« Nous tournons en rond, soupire Maer, Israël est toujours Israël. Et avec l’Autorité palestinienne depuis 1994, qu’avons-nous réussi ? ». Ce Palestinien aux cheveux gris, rencontré ces derniers jours dans le centre de Ramallah, résume le sentiment général de ses concitoyens, désabusés après deux décennies d’un processus de paix qui porte bien mal son nom.
Côté israélien, un sondage publié cette semaine par le quotidien Haaretz indique que 55% des Israéliens seraient prêts à soutenir un accord de paix. Mais on entend aussi beaucoup d’interrogations et de lassitude. « Je n’ai pas beaucoup d’espoir, explique Tobie, une habitante de Jérusalem, pour qui l’annonce de la reprise des négociations a un air de déjà-vu. Nous avons vu cela tant de fois dans le passé », lance la retraitée pour qui le point de blocage est évident : « La question des colonies est un très gros problème ».
Accord à l’arraché
En annonçant la reprise des négociations le 19 juillet dernier, John Kerry s’est gardé de dévoiler le contenu de l’accord qu’il a littéralement arraché aux deux camps. Depuis, spéculations et informations contradictoires se succèdent : les fameuses lignes de 1967 (sur la base desquelles les Palestiniens veulent dessiner la carte de leur futur Etat) serviront-elle de référence à la discussion ? La colonisation israélienne sera-t-elle freinée de manière conséquente pendant la durée des négociations ? Une chose semble acquise : l’Etat hébreu libèrera prochainement plusieurs dizaines de Palestiniens condamnés à de lourdes peines. On parle d’environ 80 individus ayant en commun d’avoir été emprisonnés avant les accords d’Oslo en 1993.
Oppositions internes
Israéliens et Palestiniens doivent aussi faire face à l’hostilité d’une partie de leurs camps respectifs. Côté palestinien, Mahmoud Abbas est passé outre le refus des instances de l’OLP (Organisation de libération de la Palestine) qu’il a consultées. Par ailleurs, le Hamas, qui contrôle la bande de Gaza, a immédiatement rejeté les négociations annoncées par John Kerry.
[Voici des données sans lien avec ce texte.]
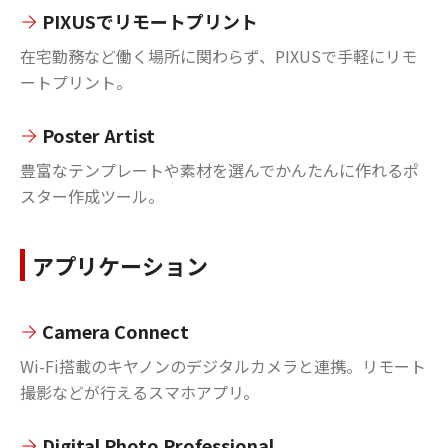
PIXUSでリモートプリント
在宅勤務など働く場所に関わらず、PIXUSで手軽にリモ
ートプリント。
Poster Artist
豊富なテンプレートや素材を選んでかんたんに作れるポ
スター作成ツール。
アプリケーション
Camera Connect
Wi-Fi搭載のキヤノンのデジタルカメラと連携。リモート
撮影などが行えるスマホアプリ。
Digital Photo Professional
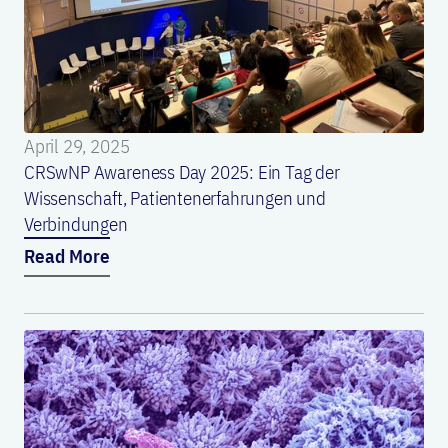
April 29, 2025
CRSwNP Awareness Day 2025: Ein Tag der
Wissenschaft, Patientenerfahrungen und
Verbindungen
Read More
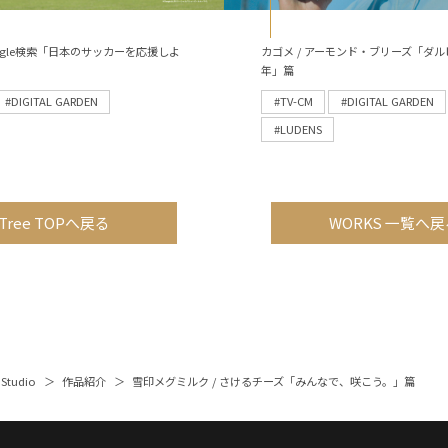
 Google検索「日本のサッカーを応援しよ
カゴメ / アーモンド・ブリーズ「ダル
年」篇
#DIGITAL GARDEN
#TV-CM
#DIGITAL GARDEN
#LUDENS
Tree TOPへ戻る
WORKS 一覧へ戻
 Studio
作品紹介
雪印メグミルク / さけるチーズ「みんなで、咲こう。」篇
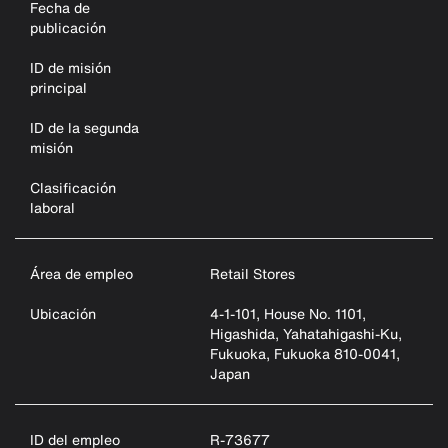
Fecha de
publicación
ID de misión
principal
ID de la segunda
misión
Clasificación
laboral
Área de empleo
Retail Stores
Ubicación
4-1-101, House No. 1101,
Higashida, Yahatahigashi-Ku,
Fukuoka, Fukuoka 810-0041,
Japan
ID del empleo
R-73677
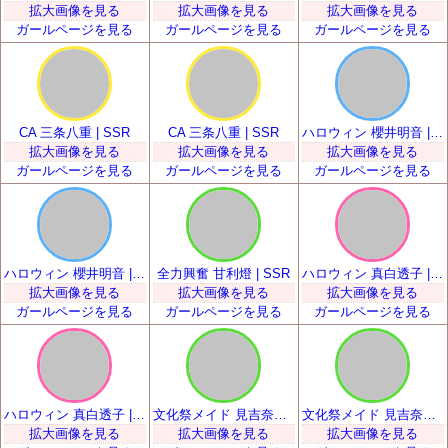
拡大画像を見る
拡大画像を見る
拡大画像を見る
ガールページを見る
ガールページを見る
ガールページを見る
CA 三条八重 | SSR
CA 三条八重 | SSR
ハロウィン 櫻井明音 | SSR
拡大画像を見る
拡大画像を見る
拡大画像を見る
ガールページを見る
ガールページを見る
ガールページを見る
ハロウィン 櫻井明音 | SSR
全力興奮 甘利燈 | SSR
ハロウィン 真白透子 | SSR
拡大画像を見る
拡大画像を見る
拡大画像を見る
ガールページを見る
ガールページを見る
ガールページを見る
ハロウィン 真白透子 | SSR
文化祭メイド 見吉奈央 | SSR
文化祭メイド 見吉奈央 | SSR
拡大画像を見る
拡大画像を見る
拡大画像を見る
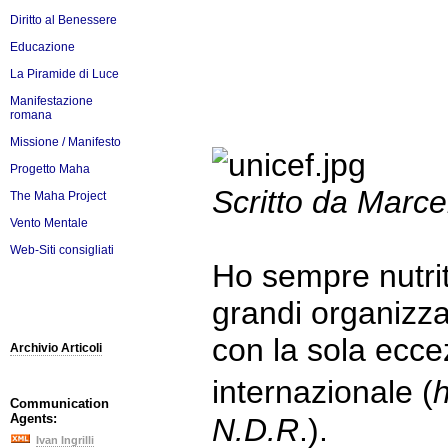
Diritto al Benessere
Educazione
La Piramide di Luce
Manifestazione
romana
Missione / Manifesto
Progetto Maha
Scritto da Marc
The Maha Project
Vento Mentale
Web-Siti consigliati
Ho sempre nutrito
grandi organizza
con la sola ecce
Archivio Articoli
internazionale (
Communication
Agents:
N.D.R
.).
Ivan Ingrilli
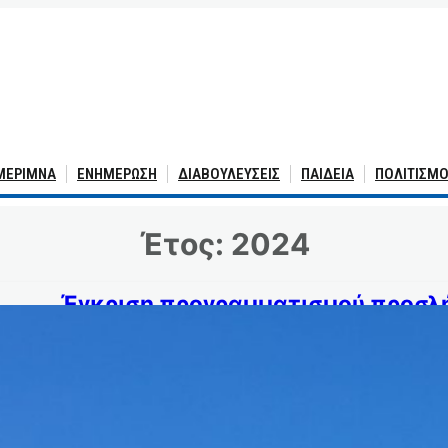
 ΜΕΡΙΜΝΑ
ΕΝΗΜΕΡΩΣΗ
ΔΙΑΒΟΥΛΕΥΣΕΙΣ
ΠΑΙΔΕΙΑ
ΠΟΛΙΤΙΣΜΟ
Έτος:
2024
Έγκριση προγραμματισμού προσλ
ΕΛΛΗΝΙΚΗ ΔΗΜΟΚΡΑΤΙΑ ΝΟΜΟΣ ΚΥΚΛΑΔΩΝ ΔΗΜΟΣ ΠΑ
2024 ΔΕΛΤΙΟ ΤΥΠΟΥ Έγκριση προγραμματισμού προσλήψ
στην ευχάριστη θέση να ενημερώ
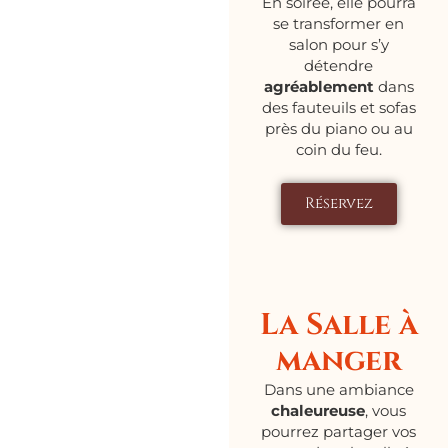
En soirée, elle pourra
se transformer en
salon pour s’y
détendre
agréablement
dans
des fauteuils et sofas
près du piano ou au
coin du feu.
Réservez
La Salle à
manger
Dans une ambiance
chaleureuse
, vous
pourrez partager vos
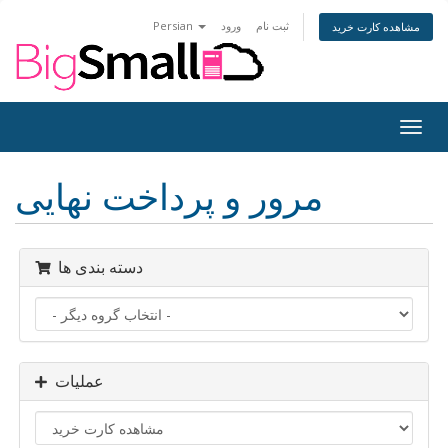
ثبت نام
ورود
Persian
مشاهده کارت خرید
Togg
navig
مرور و پرداخت نهایی
دسته بندی ها
عملیات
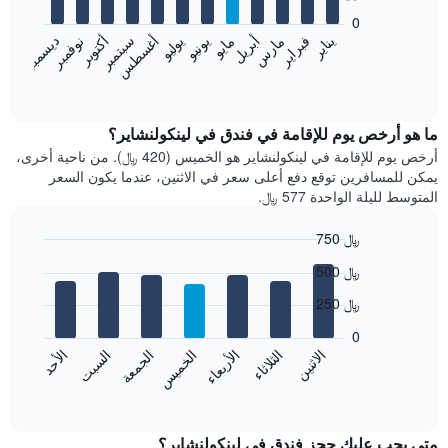
bars.
0
فبراير
مايو
أغسطس
نوفمبر
يناير
أبريل
يوليو
أكتوبر
مارس
يونيو
سبتمبر
ديسمبر
يعرض
المخطط
End
of
التالي
interactive
متوسط
chart
سعر
ما هو أرخص يوم للإقامة في فندق في لينكولنشاير؟
غرفة
أرخص يوم للإقامة في لينكولنشاير هو الخميس (420 ﷼). من ناحية أخرى،
كل
يمكن للمسافرين توقع دفع أعلى سعر في الاثنين، عندما يكون السعر
شهر
المتوسط لليلة الواحدة 577 ﷼.
يتضمن
المخطط
750 ﷼
1
Bar
محور
Chart
500 ﷼
graphic.
chart
X
with
الذي
250 ﷼
7
يعرض
bars.
0
الشهور.
الاثنين
الثلاثاء
الأربعاء
الخميس
الجمعة
السبت
الأحد
يتضمن
يعرض
المخطط
المخطط
End
التالي
of
التالي
interactive
1
متوسط
chart
محور
سعر
متى يجب عليك حجز فندق في لينكولنشاير؟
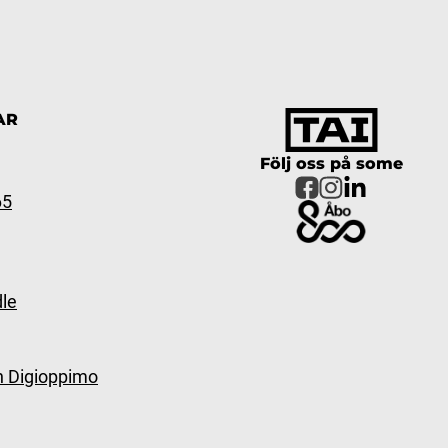
AR
Följ oss på some
65
le
n Digioppimo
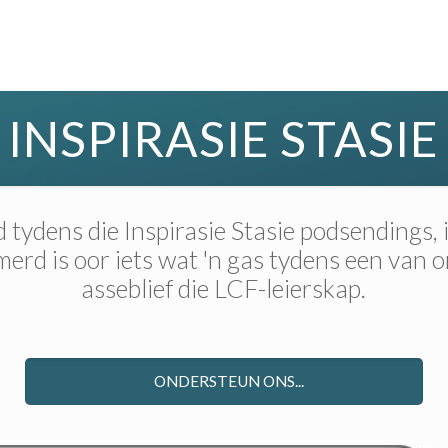
INSPIRASIE STASIE
tydens die Inspirasie Stasie podsendings,
rd is oor iets wat 'n gas tydens een van 
asseblief die LCF-leierskap.
ONDERSTEUN ONS...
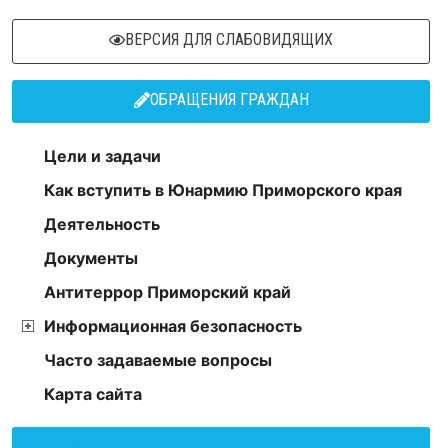
ВЕРСИЯ ДЛЯ СЛАБОВИДЯЩИХ
ОБРАЩЕНИЯ ГРАЖДАН
Цели и задачи
Как вступить в Юнармию Приморского края
Деятельность
Документы
Антитеррор Приморский край
Информационная безопасность
Часто задаваемые вопросы
Карта сайта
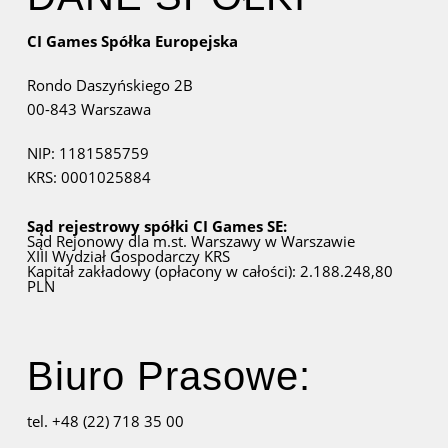
CI Games Spółka Europejska
Rondo Daszyńskiego 2B
00-843 Warszawa
NIP: 1181585759
KRS: 0001025884
Sąd rejestrowy spółki CI Games SE:
Sąd Rejonowy dla m.st. Warszawy w Warszawie
XIII Wydział Gospodarczy KRS
Kapitał zakładowy (opłacony w całości): 2.188.248,80
PLN
Biuro Prasowe:
tel. +48 (22) 718 35 00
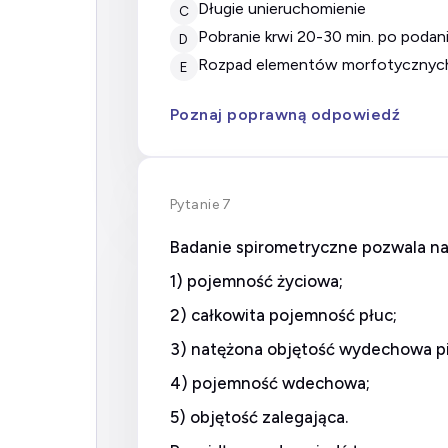
długie unieruchomienie
C
pobranie krwi 20-30 min. po podani
D
rozpad elementów morfotycznych
E
Poznaj poprawną odpowiedź
Pytanie 7
Badanie spirometryczne pozwala na
1) pojemność życiowa;
2) całkowita pojemność płuc;
3) natężona objętość wydechowa 
4) pojemność wdechowa;
5) objętość zalegająca.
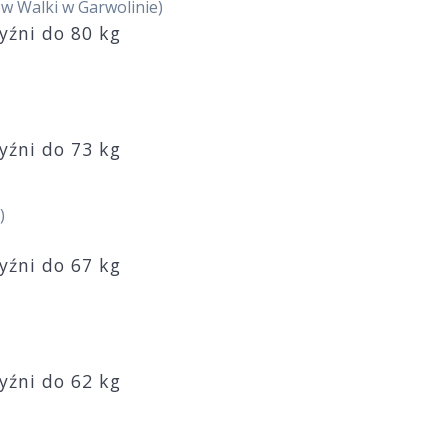
w Walki w Garwolinie)
zyźni do 80 kg
zyźni do 73 kg
)
zyźni do 67 kg
zyźni do 62 kg
)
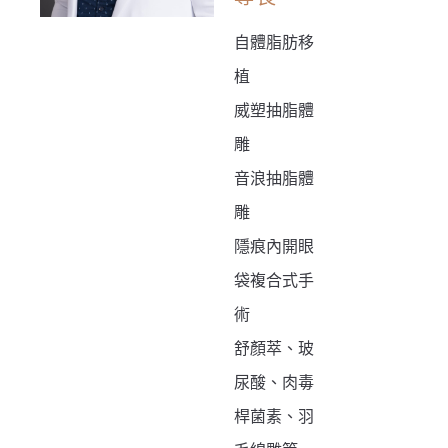
自體脂肪移
植
威塑抽脂體
雕
音浪抽脂體
雕
隱痕內開眼
袋複合式手
術
舒顏萃、玻
尿酸、肉毒
桿菌素、羽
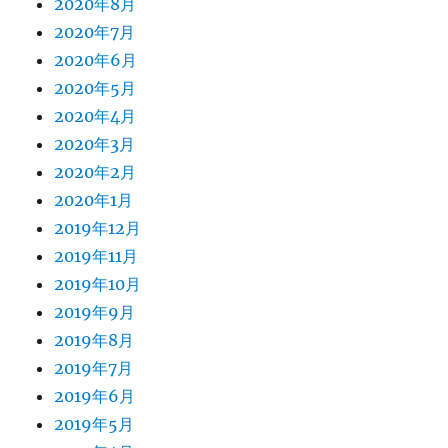
2020年8月
2020年7月
2020年6月
2020年5月
2020年4月
2020年3月
2020年2月
2020年1月
2019年12月
2019年11月
2019年10月
2019年9月
2019年8月
2019年7月
2019年6月
2019年5月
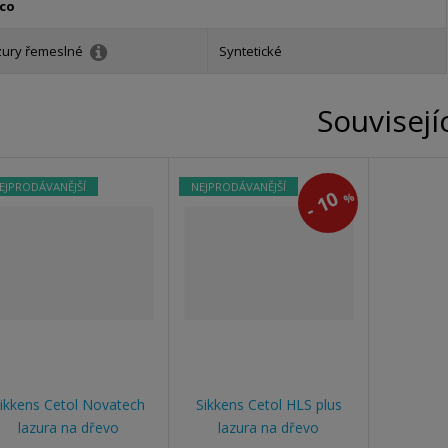
co
zury řemeslné
Syntetické
Souvisejí
EJPRODÁVANĚJŠÍ
NEJPRODÁVANĚJŠÍ
10
%
-
ikkens Cetol Novatech
Sikkens Cetol HLS plus
lazura na dřevo
lazura na dřevo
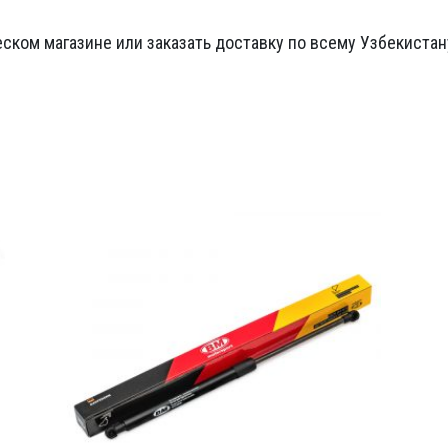
ском магазине или заказать доставку по всему Узбекистан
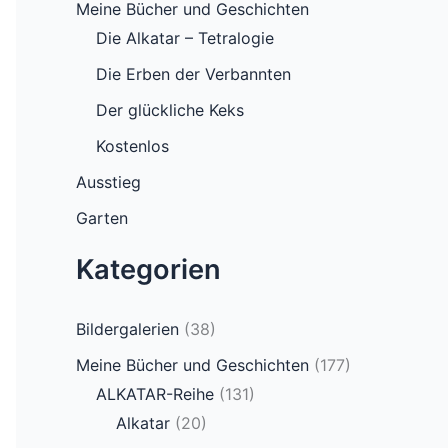
Meine Bücher und Geschichten
Die Alkatar – Tetralogie
Die Erben der Verbannten
Der glückliche Keks
Kostenlos
Ausstieg
Garten
Kategorien
Bildergalerien
(38)
Meine Bücher und Geschichten
(177)
ALKATAR-Reihe
(131)
Alkatar
(20)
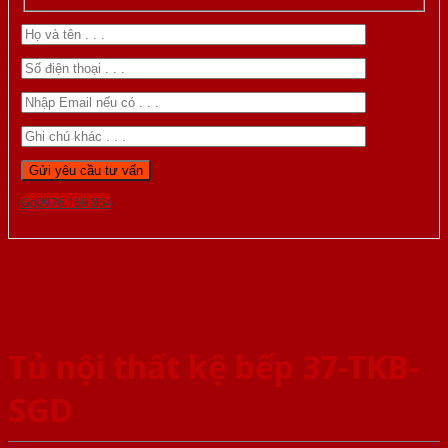
Gọi 0976.169.864
Tủ nội thất kệ bếp 37-TKB-
SGD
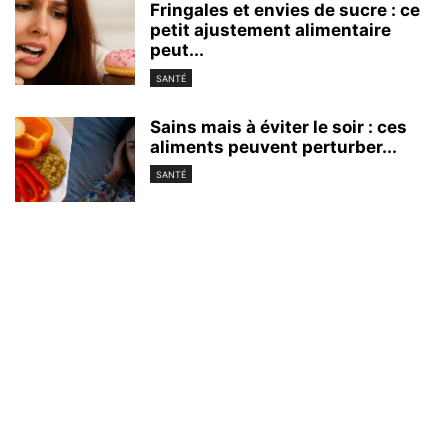
Fringales et envies de sucre : ce
petit ajustement alimentaire
peut...
SANTÉ
Sains mais à éviter le soir : ces
aliments peuvent perturber...
SANTÉ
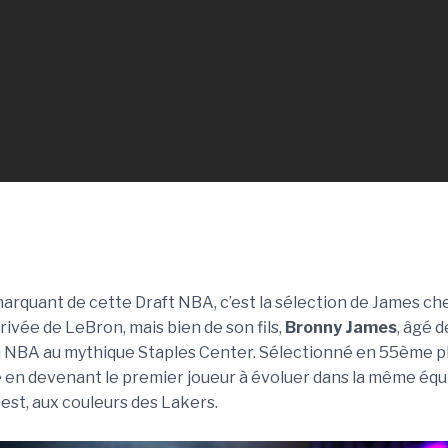
quant de cette Draft NBA, c’est la sélection de James che
rrivée de LeBron, mais bien de son fils,
Bronny James
, âgé d
n NBA au mythique Staples Center. Sélectionné en 55ème p
re en devenant le premier joueur à évoluer dans la même équ
s est, aux couleurs des Lakers.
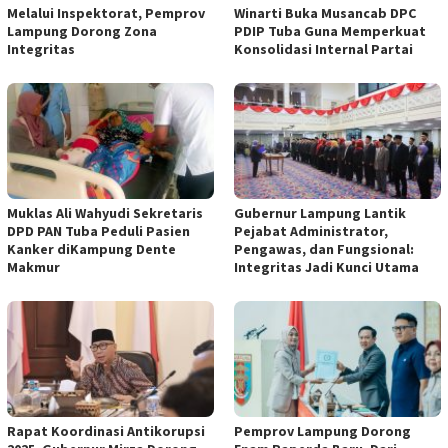
Melalui Inspektorat, Pemprov
Winarti Buka Musancab DPC
Lampung Dorong Zona
PDIP Tuba Guna Memperkuat
Integritas
Konsolidasi Internal Partai
Muklas Ali Wahyudi Sekretaris
Gubernur Lampung Lantik
DPD PAN Tuba Peduli Pasien
Pejabat Administrator,
Kanker diKampung Dente
Pengawas, dan Fungsional:
Makmur
Integritas Jadi Kunci Utama
Rapat Koordinasi Antikorupsi
Pemprov Lampung Dorong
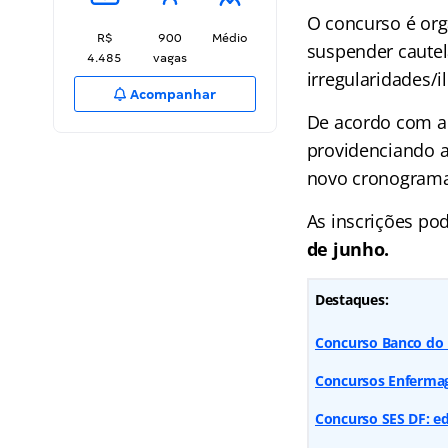
O concurso é org
R$
900
Médio
suspender cautel
4.485
vagas
irregularidades/i
Acompanhar
De acordo com a
providenciando a
novo cronograma.
As inscrições pod
de junho.
Destaques:
Concurso Banco do B
Concursos Enfermag
Concurso SES DF: ed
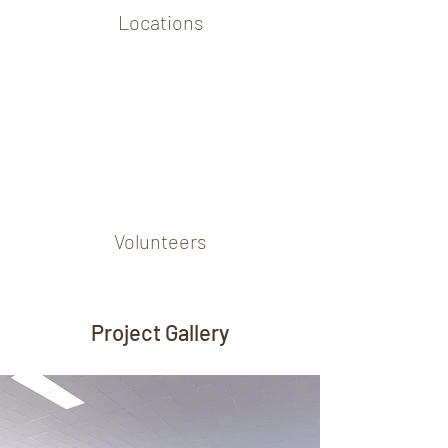
Locations
Volunteers
Project Gallery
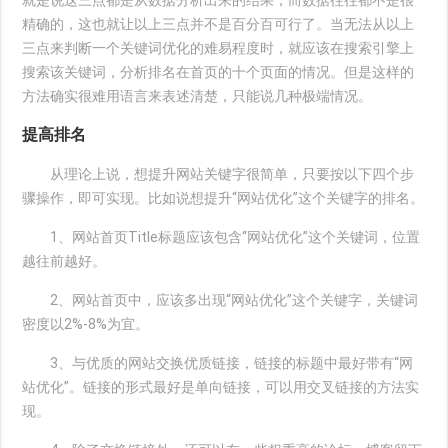
就是说这三点都是从数据分析出来的结果，而数据往往都不是很
精确的，这也就让以上三点并不是百分百可行了。当无法从以上
三点来判断一个关键词优化的难易程度时，就应该在搜索引擎上
搜索该关键词，分析排名在首页的十个页面的情况。但是这样的
方法确实很难用语言来表述清楚，只能说几种极端情况。
提高排名
从理论上说，想提升网站关键字很简单，只要按以下四个步
骤操作，即可实现。比如说想提升“网站优化”这个关键字的排名。
1、网站首页Title标题应该包含“网站优化”这个关键词，位置
越往前越好。
2、网站首页中，应该多出现“网站优化”这个关键字，关键词
密度以2%-8%为宜。
3、与优质的网站交换优质链接，链接的标题中最好带有“网
站优化”。链接的形式最好是单向链接，可以用交叉链接的方法实
现。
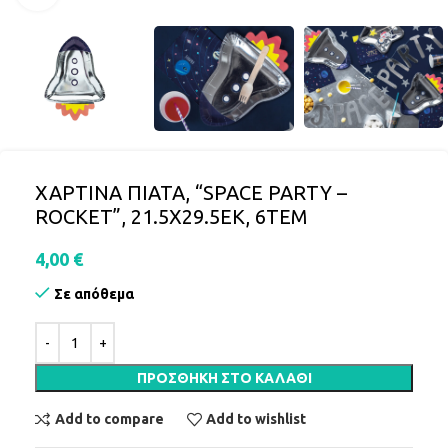
ΧΑΡΤΙΝΑ ΠΙΑΤΑ, “SPACE PARTY –
ROCKET”, 21.5X29.5ΕΚ, 6ΤΕΜ
4,00
€
Σε απόθεμα
ΠΡΟΣΘΉΚΗ ΣΤΟ ΚΑΛΆΘΙ
Add to compare
Add to wishlist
Côté israélien, Benyamin Netanyahu doit aussi affronter les réticences d’une bonne partie de sa coalition et même de son propre parti, le Likoud, largement hostile à l’idée d’un Etat palestinien et largement favorable à la colonisation. « Droite et gauche ont gagné, analyse le politologue israélien, Emmanuel Navon, également membre du Likoud. La gauche a convaincu la société israélienne qu’un compromis était nécessaire. Et la droite a convaincu tout le monde que cela n’était pas possible ». Selon l’universitaire de droite, la question est celle de l’attitude des Palestiniens « qui ont rejeté des propositions historiques présentées en 2000 et en 2008 ».
Déjà trop tard ?
Largement galvaudée, l’expression « négociations de la dernière chance » s’applique-t-elle aux pourparlers qui se préparent ? En confirmant la percée obtenue par John Kerry, le Premier ministre israélien Netanyahu a parlé d’un « intérêt stratégique vital » pour son pays, dans le but d’éviter l’établissement d’un Etat binational entre le Jourdain et la mer Méditerranée. Cette solution à deux Etats, impossible à concrétiser en vingt ans de processus de paix, semble aujourd’hui dépassée pour un certain nombre d’intellectuels palestiniens. « La lutte, c’est désormais celle de l’égalité, des droits civiques », affirme l’universitaire palestinien Amjad Shihab pour qui « avec cet océan de colonies qui morcellent le territoire, il est déjà trop tard pour un Etat palestinien ».